Tokyo’s Nikkei 225 index lost 1.6% to 27,777.90 and the Hang Seng in Hong Kong fell 0.3% to 18,675.35. The Kospi in Seoul shed 1.8% to 2,434.33.

The Shanghai Composite index gave up 0.3% to 3,156.14 and Australia’s S&P/ASX 200 slipped 0.7% to 7,301.50.

Bangkok’s SET index lost 0.5% and the Sensex in Mumbai was down 0.7%.

Germany’s DAX rose 0.5% at midday, while the CAC 40 in Paris was flat and Britain’s FTSE 100 gave up 0.2%.

Oil prices inched back up as the European Union was edging closer to a $60-per-barrel price cap on Russian oil in a maneuver designed to keep Russian oil flowing into global markets while clamping down on President Vladimir Putin’s ability to fund his war in Ukraine.

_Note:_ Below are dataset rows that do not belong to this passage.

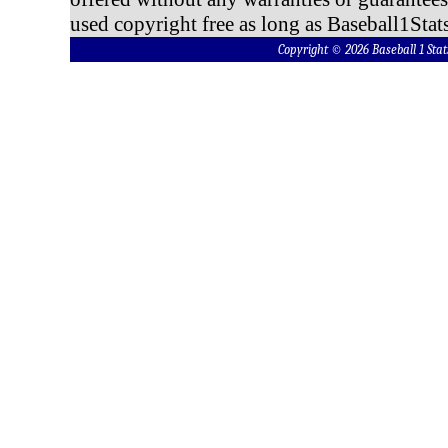
used copyright free as long as Baseball1Stats
Copyright © 2026 Baseball 1 S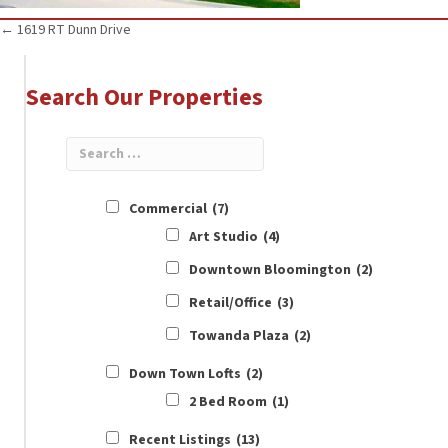
Posts
← 1619 RT Dunn Drive
navigation
Search Our Properties
Commercial
(7)
Art Studio
(4)
Downtown Bloomington
(2)
Retail/Office
(3)
Towanda Plaza
(2)
Down Town Lofts
(2)
2 Bed Room
(1)
Recent Listings
(13)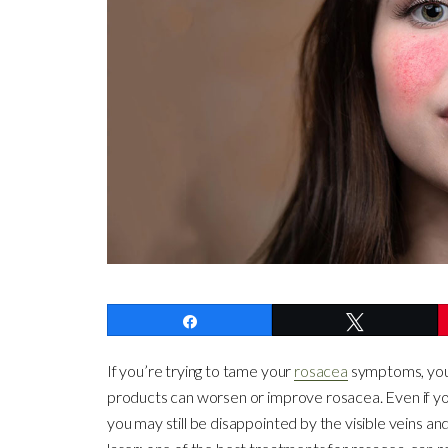
Share
Tweet
If you’re trying to tame your
rosacea
symptoms, you 
products can worsen or improve rosacea. Even if yo
you may still be disappointed by the visible veins an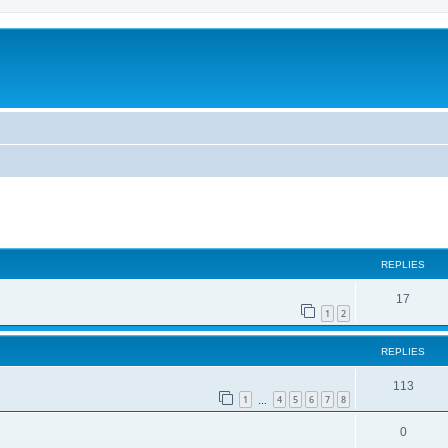
ed search
REPLIES
17
1
2
REPLIES
113
1
4
5
6
7
8
…
0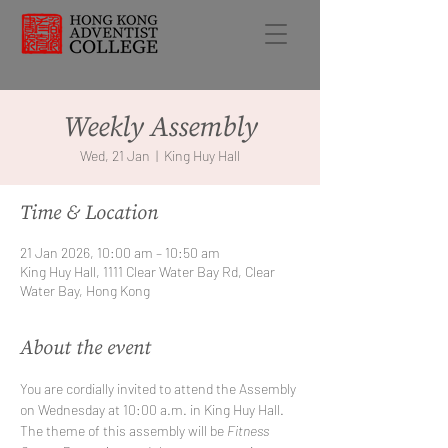
Weekly Assembly
Wed, 21 Jan
  |  
King Huy Hall
Time & Location
21 Jan 2026, 10:00 am – 10:50 am
King Huy Hall, 1111 Clear Water Bay Rd, Clear
Water Bay, Hong Kong
About the event
You are cordially invited to attend the Assembly 
on Wednesday at 10:00 a.m. in King Huy Hall. 
The theme of this assembly will be 
Fitness 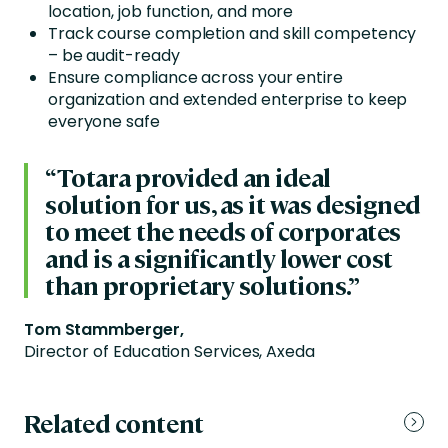
location, job function, and more
Track course completion and skill competency
– be audit-ready
Ensure compliance across your entire
organization and extended enterprise to keep
everyone safe
“Totara provided an ideal
solution for us, as it was designed
to meet the needs of corporates
and is a significantly lower cost
than proprietary solutions.”
Tom Stammberger,
Director of Education Services, Axeda
Related content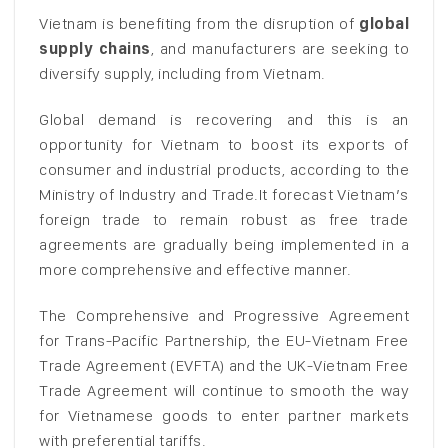
Vietnam is benefiting from the disruption of
global
supply chains
, and manufacturers are seeking to
diversify supply, including from Vietnam.
Global demand is recovering and this is an
opportunity for Vietnam to boost its exports of
consumer and industrial products, according to the
Ministry of Industry and Trade.It forecast Vietnam’s
foreign trade to remain robust as free trade
agreements are gradually being implemented in a
more comprehensive and effective manner.
The Comprehensive and Progressive Agreement
for Trans-Pacific Partnership, the EU-Vietnam Free
Trade Agreement (EVFTA) and the UK-Vietnam Free
Trade Agreement will continue to smooth the way
for Vietnamese goods to enter partner markets
with preferential tariffs.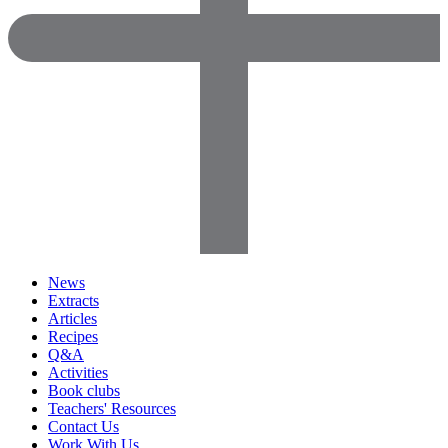
News
Extracts
Articles
Recipes
Q&A
Activities
Book clubs
Teachers' Resources
Contact Us
Work With Us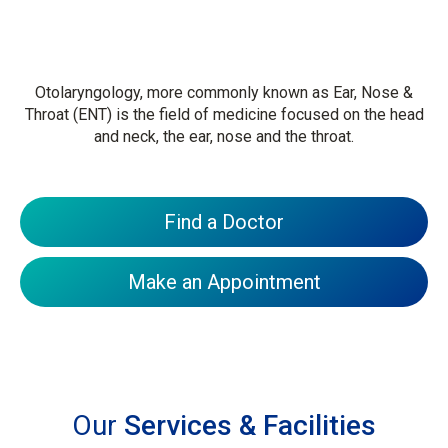
Otolaryngology, more commonly known as Ear, Nose &
Throat (ENT) is the field of medicine focused on the head
and neck, the ear, nose and the throat.
Find a Doctor
Make an Appointment
Our
Services & Facilities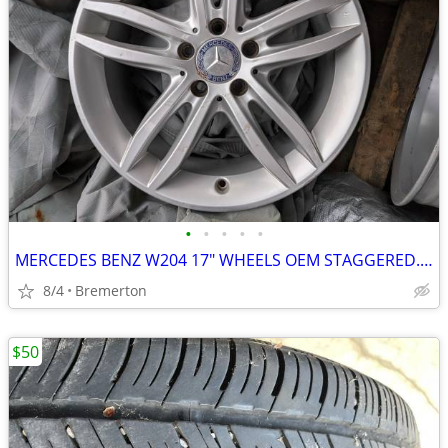
•
•
•
•
•
MERCEDES BENZ W204 17" WHEELS OEM STAGGERED. 7.5/8.5"
8/4
Bremerton
$50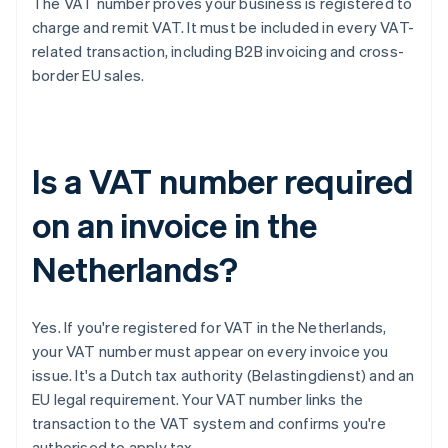
The VAT number proves your business is registered to
charge and remit VAT. It must be included in every VAT-
related transaction, including B2B invoicing and cross-
border EU sales.
Is a VAT number required
on an invoice in the
Netherlands?
Yes. If you're registered for VAT in the Netherlands,
your VAT number must appear on every invoice you
issue. It's a Dutch tax authority (Belastingdienst) and an
EU legal requirement. Your VAT number links the
transaction to the VAT system and confirms you're
authorised to apply tax.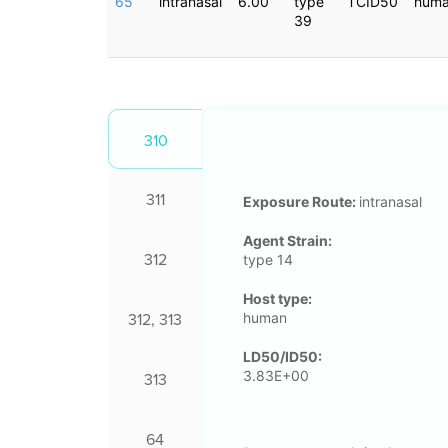
65
intranasal
6.00
type
TCID50
hum
39
310
311
Exposure Route:
intranasal
Agent Strain:
312
type 14
Host type:
human
312, 313
LD50/ID50:
3.83E+00
313
64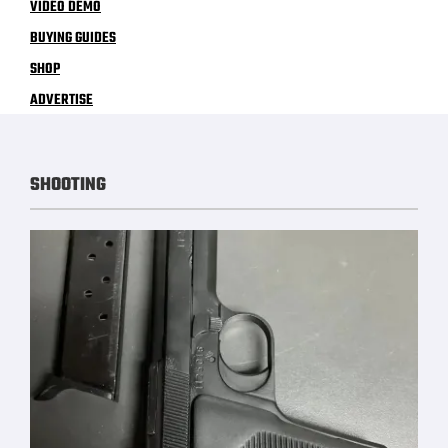
VIDEO DEMO
BUYING GUIDES
SHOP
ADVERTISE
SHOOTING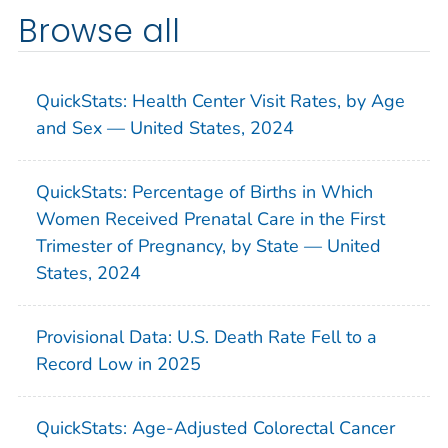
Browse all
QuickStats: Health Center Visit Rates, by Age
and Sex — United States, 2024
QuickStats: Percentage of Births in Which
Women Received Prenatal Care in the First
Trimester of Pregnancy, by State — United
States, 2024
Provisional Data: U.S. Death Rate Fell to a
Record Low in 2025
QuickStats: Age-Adjusted Colorectal Cancer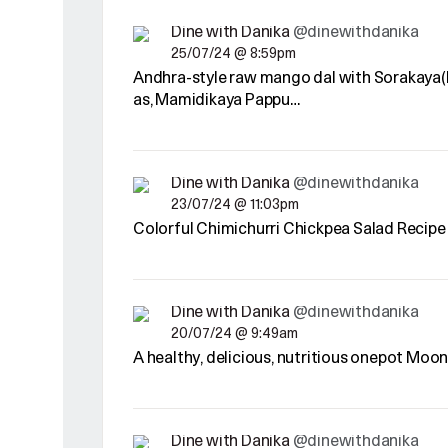
Dine with Danika
@dinewithdanika
25/07/24 @ 8:59pm
Andhra-style raw mango dal with Sorakaya(l
as, Mamidikaya Pappu…
Dine with Danika
@dinewithdanika
23/07/24 @ 11:03pm
Colorful Chimichurri Chickpea Salad Recipe
Dine with Danika
@dinewithdanika
20/07/24 @ 9:49am
A healthy, delicious, nutritious onepot Moo
Dine with Danika
@dinewithdanika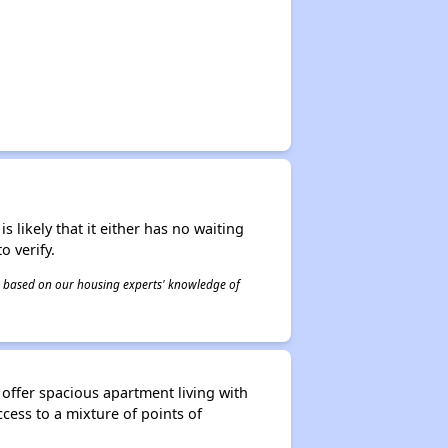
s likely that it either has no waiting
o verify.
 is based on our housing experts' knowledge of
 offer spacious apartment living with
cess to a mixture of points of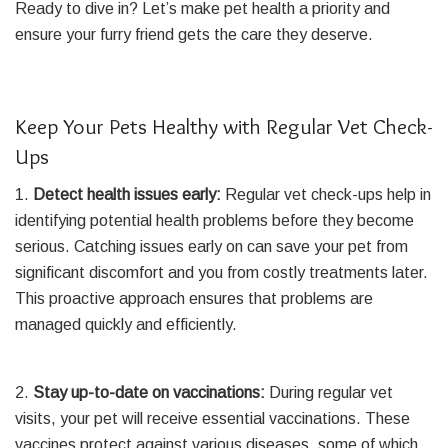
Ready to dive in? Let’s make pet health a priority and
ensure your furry friend gets the care they deserve.
Keep Your Pets Healthy with Regular Vet Check-
Ups
1.
Detect health issues early:
Regular vet check-ups help in
identifying potential health problems before they become
serious. Catching issues early on can save your pet from
significant discomfort and you from costly treatments later.
This proactive approach ensures that problems are
managed quickly and efficiently.
2.
Stay up-to-date on vaccinations:
During regular vet
visits, your pet will receive essential vaccinations. These
vaccines protect against various diseases, some of which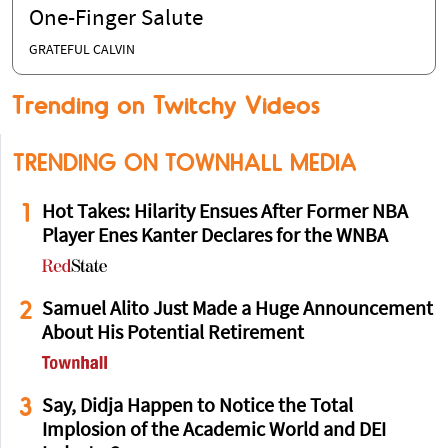
Dr. Robert Malone Puts Fauci's Wife and
the NIH on BLAST After She Gave Her
One-Finger Salute
GRATEFUL CALVIN
Trending on Twitchy Videos
TRENDING ON TOWNHALL MEDIA
1
Hot Takes: Hilarity Ensues After Former NBA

U.S. benchmark crude oil climbed 56 cents to $81.78 per barrel in electronic trading on the New York Mercantile Exchange. It gained 67 cents to $81.22 per barrel on Thursday.

Brent crude oil, the standard for pricing oil for international trading, rose 44 cents to $87.32 a barrel.

In currency dealings, the U.S. dollar slipped to 134.05 Japanese yen from 135.31 yen late Thursday. The euro rose to $1.0544 from $1.0522.

Markets slid on Thursday following a big rally Wednesday when Fed Chair Jerome Powell the central bank could begin moderating its pace of rate hikes at its next meeting in mid-December. The Fed, though, has been very clear about its intent to continue raising interest rates until it is sure that inflation is cooling.

A big concern for Wall Street has been whether the Fed can tame rates without sending the economy into a recession as it hits the brakes on growth. Businesses are seeing demand fall for a wide range of goods as inflation squeezes wallets. Analysts generally expect the U.S. to dip into a recession, even if it is mild and short, at some point in 2023.